Doing that meme upset me, strengely, but was fascinating to do. They are all the most 'tiny thing that could have gone one way or the other' type of thing. Also, I have a register at classes in, erk, eight hours time. I should go to bed and stop listening to David Grey. I should learn that it makes me cry, and judging by the way the lump in my throat won't go away I think it might set me off again.

Proper update tomorrow, honestly. Tomorrow wil be more positive. I have plans, involving joining the choir and doing better in terms of a work ethic and writing about the weekend. That is all positive. I am miserable right now. Sorry.

~Hathy_Col~

Date: 2006-02-06 01:44 am (UTC)
From: [identity profile] elyim.livejournal.com
That meme is SAD and SCARY and I'm not doing it! Such delicate threads the Fates weave! *runs off crying*

Date: 2006-02-06 01:48 am (UTC)
From: [identity profile] hathy-col.livejournal.com
It is sad and scary and it makes me appreciate a hell of a lot more the things I do have and the person I am.

It was really interesting to do, though, it really was.

And sad.

*cries stupidly*

Something I forgot:

Date: 2006-02-06 01:53 am (UTC)
From: [identity profile] loneraven.livejournal.com
I don't think it was supposed to be sad. I really don't. It was supposed to be all happy Mafia spy rings and being an astronaut when you were twelve, but when I sat down to write, it didn't come out right.

And I don't know whether to hate or love that an LJ meme can tap into such a source of emotional resonance; it doesn't seem right.
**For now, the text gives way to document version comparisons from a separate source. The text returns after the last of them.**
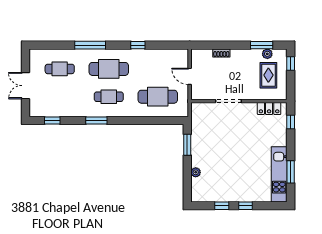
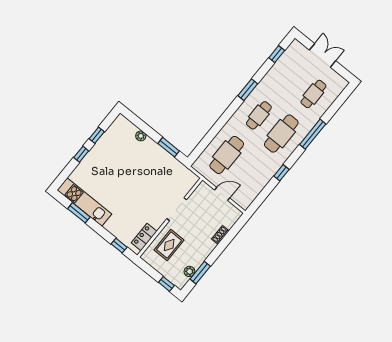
rug: (268, 75) -> (169, 245), moved, turned 90

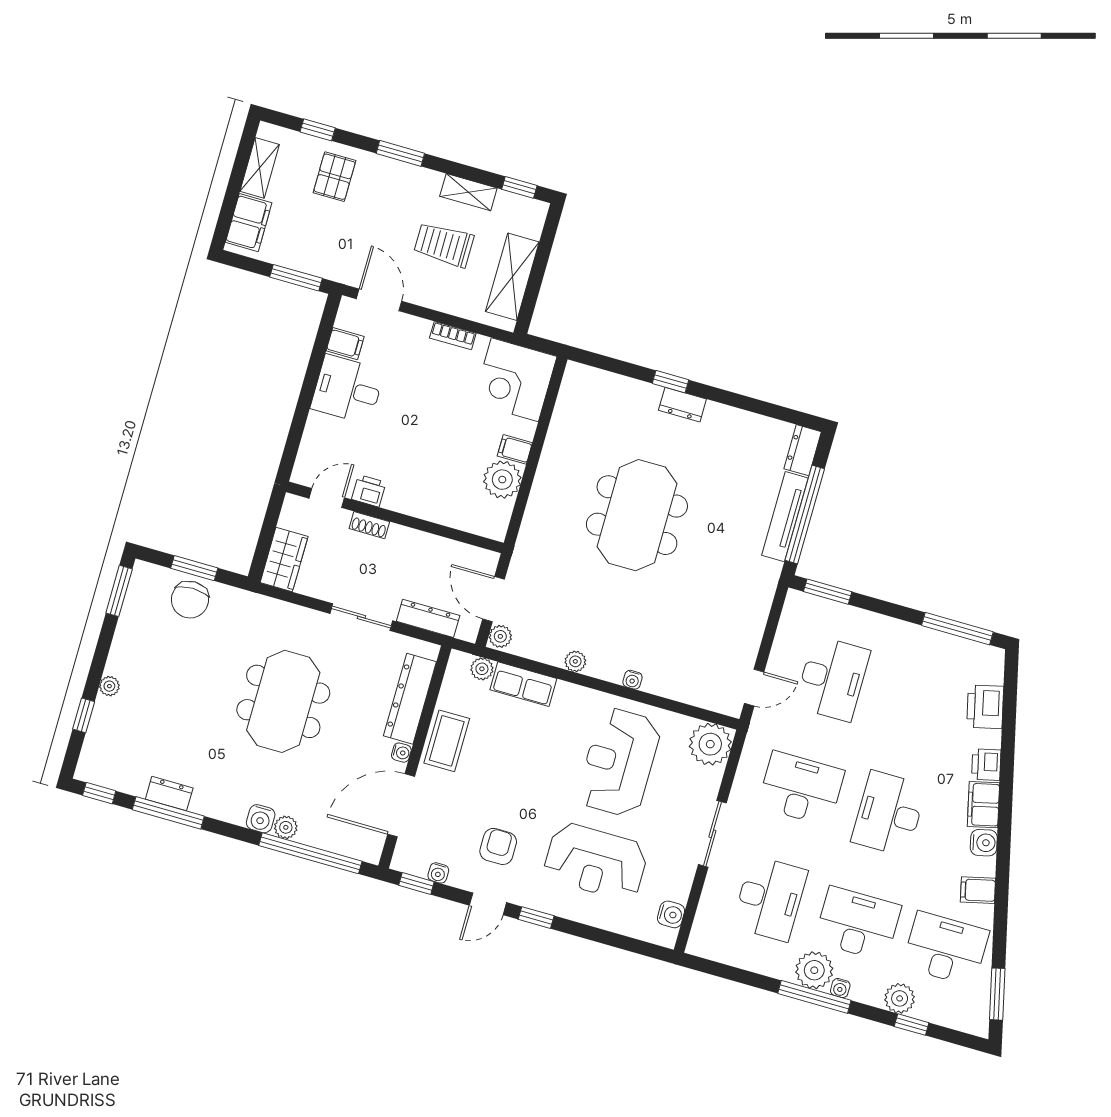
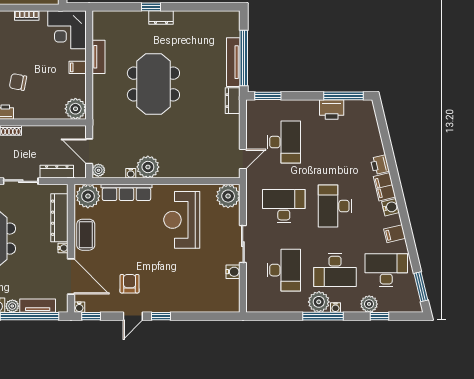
tv unit: (556, 442) -> (99, 57), added
chair: (405, 445) -> (18, 82), added
dresser: (803, 450) -> (233, 101), moved
plant: (502, 480) -> (75, 109), moved
plant: (575, 661) -> (148, 167), width x1.88, depth x1.88
plant: (482, 669) -> (88, 196), width x1.88, depth x1.88
water cooler: (633, 680) -> (131, 173), moved
row of seats: (523, 684) -> (126, 192), width x1.48
printer: (985, 707) -> (332, 110), moved, turned -77
door: (401, 805) -> (71, 276), swing flipped
tv unit: (330, 839) -> (38, 306), added
reception desk: (596, 862) -> (184, 277), removed
water cooler: (438, 873) -> (79, 307), moved
water cooler: (671, 914) -> (233, 272), moved
desk: (858, 924) -> (335, 270), turned 180

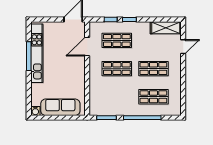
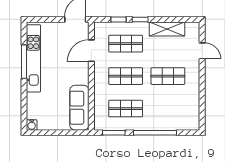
shelving: (166, 28) -> (167, 29), moved
door: (183, 47) -> (202, 51), hinge flipped
shop shelf: (153, 97) -> (126, 109), moved
sofa: (60, 107) -> (79, 108), moved, turned -90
Why can two am be so awful?

Re: Something I forgot:

Date: 2006-02-06 09:03 am (UTC)
From: [identity profile] hathy-col.livejournal.com
Well, there was an alternative version involving me getting that pony (hell of a shock to the system when I realised that I was now of an age where I couldn't justify asking for one for Christmas! Erk) and the Ormskirk mafia but it never really happened because this way was genuinely interesting.

I loved it. I howled like a girl at the end because most of those options involve things that would have sucked. And I was all emotional, it was 2am (time of awfulness indeed) and David Grey was playing and frankly it was a trigger to the reflexes that normally only small kittens beig run over by cars can elicit.

(Apart from anything else, New Zealand really would have been like Guam.)

Date: 2006-02-06 01:13 pm (UTC)
tau_sigma: (Default)
From: [personal profile] tau_sigma
That was sad, and beautiful, and kind of wow.

*hugs* If you ever find a work ethic, let me know where, I don't know where they come from...

Date: 2006-02-10 02:22 am (UTC)
From: [identity profile] sevenhelz.livejournal.com
*strokes*
i think at the end of the day, it's very rare that one incident can set off such a chain of events. sure, experiences shapes who you become - but if you hadn't joined in one conversation, so what? there are enough of us out there to find one another. there will always be another chance.

but i love your line "she never knows how happy it is possible for her to be."
because to me, that's when i know i love someone.
xx

Date: 2006-02-10 01:36 pm (UTC)
From: [identity profile] hathy-col.livejournal.com
It is rare - those are literally the five that made an actual difference. Things would be significantly different had those five things happened. Basically.